So, I'm officially on vacation, but I just got back from the neighbourhood of Friedrichshain in Berlin where I was staying with a friend. He lives very close to Frankfurter Tor, U-Bahn station and gate to what was to be the world's first socialist boulevard, proletariat residence and urban testament to the DDRs future society. East German intellectuals rushed to design the architectural and social blueprints for this neighbourhood, and the result is quite striking. The buildings are beautiful, high-density, mixed-use and generous, with allowances for public space and exercise, including the now-removed German Athletic Centre and swimming pool in the middle of the boulevard.
They were built so quickly, I was told, that they weren't structurally sound, so a few of the buildings (including the Athletic Centre) were condemned. The new buildings, built in the 1980s when the political temperament had changed, are striking in their lack of utopian belief--almost mournful for the excitement and hope for the future that seemed lost.

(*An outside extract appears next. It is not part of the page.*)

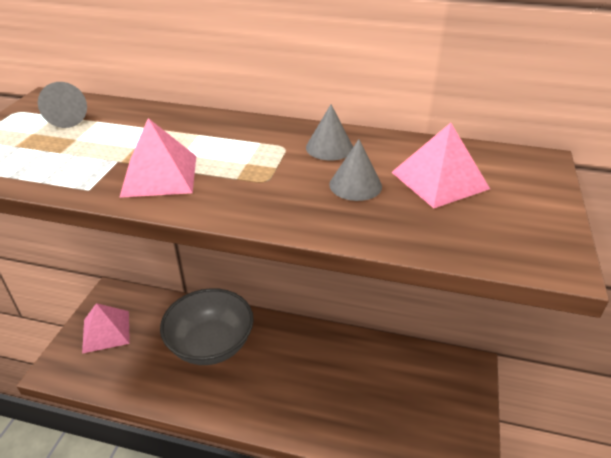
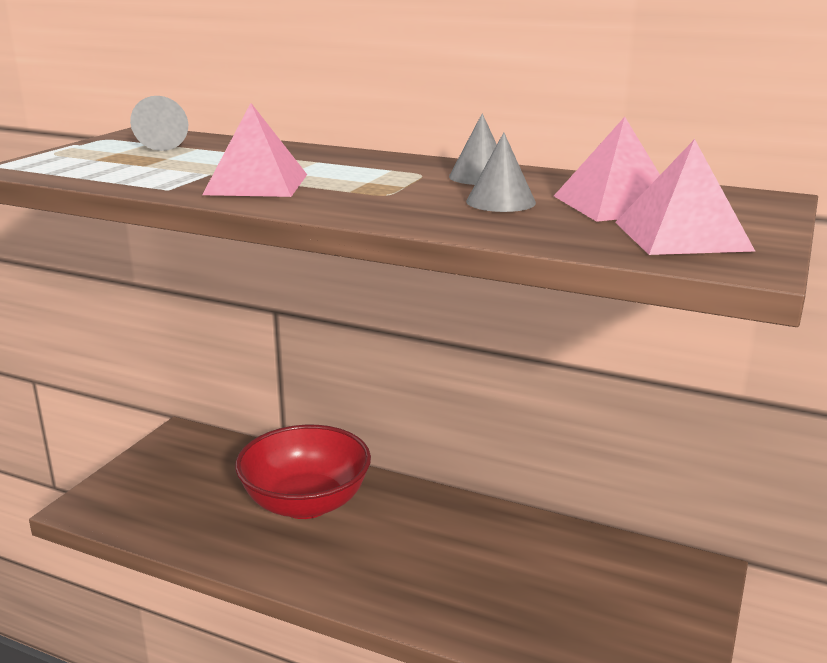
camera: 10 degrees right, 15 degrees down
(106, 331) = (164, 473): pink pyramid -> pink pyramid (682, 236)
(211, 344) = (306, 503): grey bowl -> red bowl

On an interesting and fitting note, the street physically connects with the Straße der Pariser Kommune. (babble thread about the Paris Commune) Is Karl-Marx-Allee another one of these moments (Paris Commune of 1871, May 1968, however fleeting, which signal the viability and potential of socialist politics? Or are its pre-fab buildings, poor maitenance and its other hallmarks of capitalism simply another broken promise?